═════ Material for the task

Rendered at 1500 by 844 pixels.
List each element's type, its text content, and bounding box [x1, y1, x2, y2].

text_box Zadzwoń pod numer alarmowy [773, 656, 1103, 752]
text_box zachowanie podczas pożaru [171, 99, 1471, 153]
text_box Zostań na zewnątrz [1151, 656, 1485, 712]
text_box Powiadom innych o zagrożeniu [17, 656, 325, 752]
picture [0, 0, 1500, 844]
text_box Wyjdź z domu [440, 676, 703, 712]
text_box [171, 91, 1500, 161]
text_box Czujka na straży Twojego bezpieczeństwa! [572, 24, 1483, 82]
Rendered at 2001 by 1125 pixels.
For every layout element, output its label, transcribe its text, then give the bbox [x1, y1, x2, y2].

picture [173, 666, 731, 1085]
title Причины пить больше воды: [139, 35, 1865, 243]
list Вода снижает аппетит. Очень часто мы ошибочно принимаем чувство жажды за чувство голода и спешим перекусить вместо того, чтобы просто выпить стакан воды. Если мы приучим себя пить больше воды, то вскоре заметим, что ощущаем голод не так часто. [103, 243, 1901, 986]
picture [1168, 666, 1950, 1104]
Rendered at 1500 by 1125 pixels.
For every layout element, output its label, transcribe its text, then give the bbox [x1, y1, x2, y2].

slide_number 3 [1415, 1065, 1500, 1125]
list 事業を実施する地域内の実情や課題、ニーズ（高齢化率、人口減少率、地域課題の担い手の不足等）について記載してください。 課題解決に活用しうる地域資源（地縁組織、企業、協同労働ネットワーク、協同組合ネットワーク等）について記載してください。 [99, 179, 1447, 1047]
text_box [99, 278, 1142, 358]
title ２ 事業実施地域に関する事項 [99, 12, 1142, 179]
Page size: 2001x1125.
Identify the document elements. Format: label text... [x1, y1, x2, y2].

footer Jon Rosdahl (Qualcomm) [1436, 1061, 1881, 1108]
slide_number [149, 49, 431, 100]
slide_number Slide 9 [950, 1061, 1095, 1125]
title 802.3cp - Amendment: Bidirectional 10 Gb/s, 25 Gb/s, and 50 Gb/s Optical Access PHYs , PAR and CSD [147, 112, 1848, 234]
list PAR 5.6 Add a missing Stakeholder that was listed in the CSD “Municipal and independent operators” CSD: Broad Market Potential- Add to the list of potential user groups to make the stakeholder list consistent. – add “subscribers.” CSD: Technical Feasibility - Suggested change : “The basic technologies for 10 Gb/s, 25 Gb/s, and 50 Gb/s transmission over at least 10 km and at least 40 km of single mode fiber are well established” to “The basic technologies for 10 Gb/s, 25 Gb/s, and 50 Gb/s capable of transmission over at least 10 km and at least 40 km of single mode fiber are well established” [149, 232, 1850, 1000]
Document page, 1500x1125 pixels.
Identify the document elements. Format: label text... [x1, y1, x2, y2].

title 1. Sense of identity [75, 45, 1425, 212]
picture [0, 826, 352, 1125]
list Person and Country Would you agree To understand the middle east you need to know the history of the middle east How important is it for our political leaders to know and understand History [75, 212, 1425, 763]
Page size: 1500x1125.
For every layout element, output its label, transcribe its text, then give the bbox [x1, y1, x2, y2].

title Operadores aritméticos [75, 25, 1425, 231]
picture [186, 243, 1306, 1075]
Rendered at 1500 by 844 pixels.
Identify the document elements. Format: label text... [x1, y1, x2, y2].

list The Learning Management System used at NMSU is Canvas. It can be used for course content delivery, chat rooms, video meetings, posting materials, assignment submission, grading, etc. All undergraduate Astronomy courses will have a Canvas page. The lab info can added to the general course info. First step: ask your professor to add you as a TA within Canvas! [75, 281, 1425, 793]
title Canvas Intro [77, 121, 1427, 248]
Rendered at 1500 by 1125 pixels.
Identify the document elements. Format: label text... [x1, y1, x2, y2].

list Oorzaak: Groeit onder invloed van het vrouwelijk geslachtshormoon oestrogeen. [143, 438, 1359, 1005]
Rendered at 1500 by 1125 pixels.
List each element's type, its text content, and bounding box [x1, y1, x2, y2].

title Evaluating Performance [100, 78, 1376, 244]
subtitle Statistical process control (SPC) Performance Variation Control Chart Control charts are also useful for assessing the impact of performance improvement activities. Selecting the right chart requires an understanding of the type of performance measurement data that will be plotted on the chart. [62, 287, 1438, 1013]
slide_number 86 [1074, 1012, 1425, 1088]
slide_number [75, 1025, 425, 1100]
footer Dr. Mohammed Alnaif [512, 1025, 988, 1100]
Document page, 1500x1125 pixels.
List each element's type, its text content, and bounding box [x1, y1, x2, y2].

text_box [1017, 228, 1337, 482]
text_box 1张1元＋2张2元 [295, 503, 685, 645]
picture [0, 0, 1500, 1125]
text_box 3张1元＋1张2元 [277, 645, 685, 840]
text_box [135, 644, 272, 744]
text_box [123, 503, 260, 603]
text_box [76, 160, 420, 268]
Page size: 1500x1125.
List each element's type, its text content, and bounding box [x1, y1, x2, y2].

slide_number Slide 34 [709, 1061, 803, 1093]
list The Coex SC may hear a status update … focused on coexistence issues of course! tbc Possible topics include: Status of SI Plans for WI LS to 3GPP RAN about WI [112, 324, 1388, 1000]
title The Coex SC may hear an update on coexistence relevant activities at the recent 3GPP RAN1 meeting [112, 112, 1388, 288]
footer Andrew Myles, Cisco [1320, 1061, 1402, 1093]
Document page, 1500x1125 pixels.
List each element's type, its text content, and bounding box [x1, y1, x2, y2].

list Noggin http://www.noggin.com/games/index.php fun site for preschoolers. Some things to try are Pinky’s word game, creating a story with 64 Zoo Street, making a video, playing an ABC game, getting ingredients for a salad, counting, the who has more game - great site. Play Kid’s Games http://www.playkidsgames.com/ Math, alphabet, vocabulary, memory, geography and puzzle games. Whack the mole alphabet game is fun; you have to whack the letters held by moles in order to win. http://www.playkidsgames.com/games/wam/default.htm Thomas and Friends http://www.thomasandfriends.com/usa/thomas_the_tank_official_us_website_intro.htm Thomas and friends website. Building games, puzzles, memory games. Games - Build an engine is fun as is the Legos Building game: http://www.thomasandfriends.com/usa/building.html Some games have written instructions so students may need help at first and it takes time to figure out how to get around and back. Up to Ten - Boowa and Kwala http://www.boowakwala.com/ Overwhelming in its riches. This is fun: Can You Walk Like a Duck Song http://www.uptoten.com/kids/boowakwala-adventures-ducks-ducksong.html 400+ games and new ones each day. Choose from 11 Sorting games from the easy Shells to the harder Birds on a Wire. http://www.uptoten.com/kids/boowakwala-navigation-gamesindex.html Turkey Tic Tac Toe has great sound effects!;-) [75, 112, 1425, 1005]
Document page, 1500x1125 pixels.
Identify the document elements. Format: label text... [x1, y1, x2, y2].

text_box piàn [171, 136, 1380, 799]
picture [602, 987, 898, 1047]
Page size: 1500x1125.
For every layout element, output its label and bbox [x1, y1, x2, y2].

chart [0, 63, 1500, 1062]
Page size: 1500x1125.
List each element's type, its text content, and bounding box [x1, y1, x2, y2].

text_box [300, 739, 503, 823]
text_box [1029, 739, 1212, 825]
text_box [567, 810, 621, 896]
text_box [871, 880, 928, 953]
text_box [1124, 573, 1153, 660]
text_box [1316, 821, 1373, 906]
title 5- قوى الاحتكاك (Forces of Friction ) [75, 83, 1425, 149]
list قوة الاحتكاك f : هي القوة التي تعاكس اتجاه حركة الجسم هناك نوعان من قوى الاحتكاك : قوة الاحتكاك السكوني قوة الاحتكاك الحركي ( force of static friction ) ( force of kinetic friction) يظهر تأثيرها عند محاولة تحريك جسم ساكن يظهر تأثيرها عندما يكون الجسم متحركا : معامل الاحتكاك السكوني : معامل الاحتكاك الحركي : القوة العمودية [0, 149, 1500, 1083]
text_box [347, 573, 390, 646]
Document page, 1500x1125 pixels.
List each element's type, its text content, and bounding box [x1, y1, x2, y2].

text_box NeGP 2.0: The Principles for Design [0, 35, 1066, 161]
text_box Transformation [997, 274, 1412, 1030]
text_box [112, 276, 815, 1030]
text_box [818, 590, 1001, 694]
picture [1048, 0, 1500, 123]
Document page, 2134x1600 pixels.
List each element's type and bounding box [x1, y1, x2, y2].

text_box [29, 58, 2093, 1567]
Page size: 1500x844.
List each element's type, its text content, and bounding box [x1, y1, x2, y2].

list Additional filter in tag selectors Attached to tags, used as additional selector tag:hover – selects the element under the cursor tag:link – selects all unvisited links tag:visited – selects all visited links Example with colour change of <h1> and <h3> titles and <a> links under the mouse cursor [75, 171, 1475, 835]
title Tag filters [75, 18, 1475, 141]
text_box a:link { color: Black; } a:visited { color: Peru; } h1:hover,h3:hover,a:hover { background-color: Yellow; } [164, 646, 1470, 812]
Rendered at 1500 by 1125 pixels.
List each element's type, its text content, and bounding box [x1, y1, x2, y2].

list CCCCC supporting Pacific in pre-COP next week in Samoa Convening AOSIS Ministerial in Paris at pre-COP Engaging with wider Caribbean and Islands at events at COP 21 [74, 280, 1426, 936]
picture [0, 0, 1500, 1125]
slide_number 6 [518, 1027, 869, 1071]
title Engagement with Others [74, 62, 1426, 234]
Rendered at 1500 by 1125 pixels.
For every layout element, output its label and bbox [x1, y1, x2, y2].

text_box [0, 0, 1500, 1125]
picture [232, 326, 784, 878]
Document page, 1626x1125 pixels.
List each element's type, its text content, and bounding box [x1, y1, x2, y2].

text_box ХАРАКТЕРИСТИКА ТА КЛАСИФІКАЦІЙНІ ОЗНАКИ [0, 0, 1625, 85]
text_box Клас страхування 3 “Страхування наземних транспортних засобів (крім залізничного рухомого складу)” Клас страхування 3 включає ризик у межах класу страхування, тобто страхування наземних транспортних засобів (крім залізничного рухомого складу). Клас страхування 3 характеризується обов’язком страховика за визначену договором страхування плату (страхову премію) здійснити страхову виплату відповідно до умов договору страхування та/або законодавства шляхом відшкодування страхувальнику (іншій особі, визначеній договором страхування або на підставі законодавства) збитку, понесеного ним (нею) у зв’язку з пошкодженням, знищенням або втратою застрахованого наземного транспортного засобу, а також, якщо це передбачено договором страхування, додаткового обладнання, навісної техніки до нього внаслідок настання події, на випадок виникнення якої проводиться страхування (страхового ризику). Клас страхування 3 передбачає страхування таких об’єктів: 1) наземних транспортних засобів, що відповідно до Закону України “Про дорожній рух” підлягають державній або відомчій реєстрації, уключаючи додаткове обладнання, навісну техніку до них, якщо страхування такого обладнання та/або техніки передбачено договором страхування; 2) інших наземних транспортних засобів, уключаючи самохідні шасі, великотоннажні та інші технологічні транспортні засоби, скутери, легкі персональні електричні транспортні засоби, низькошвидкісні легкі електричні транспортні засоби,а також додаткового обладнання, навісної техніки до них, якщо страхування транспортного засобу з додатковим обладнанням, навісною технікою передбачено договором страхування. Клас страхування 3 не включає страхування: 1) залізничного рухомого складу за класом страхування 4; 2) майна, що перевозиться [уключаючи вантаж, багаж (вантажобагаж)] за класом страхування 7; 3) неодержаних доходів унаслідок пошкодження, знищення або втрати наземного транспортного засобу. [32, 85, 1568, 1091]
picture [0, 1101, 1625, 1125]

══════════

Work to complete: Reproduce, word for word and in full, only the lines above that start at the line with "List each element's type and" and run through the line with "Page size: 1500x844.", both ends included.

Exercise response:
List each element's type and bounding box [x1, y1, x2, y2].

text_box [29, 58, 2093, 1567]
Page size: 1500x844.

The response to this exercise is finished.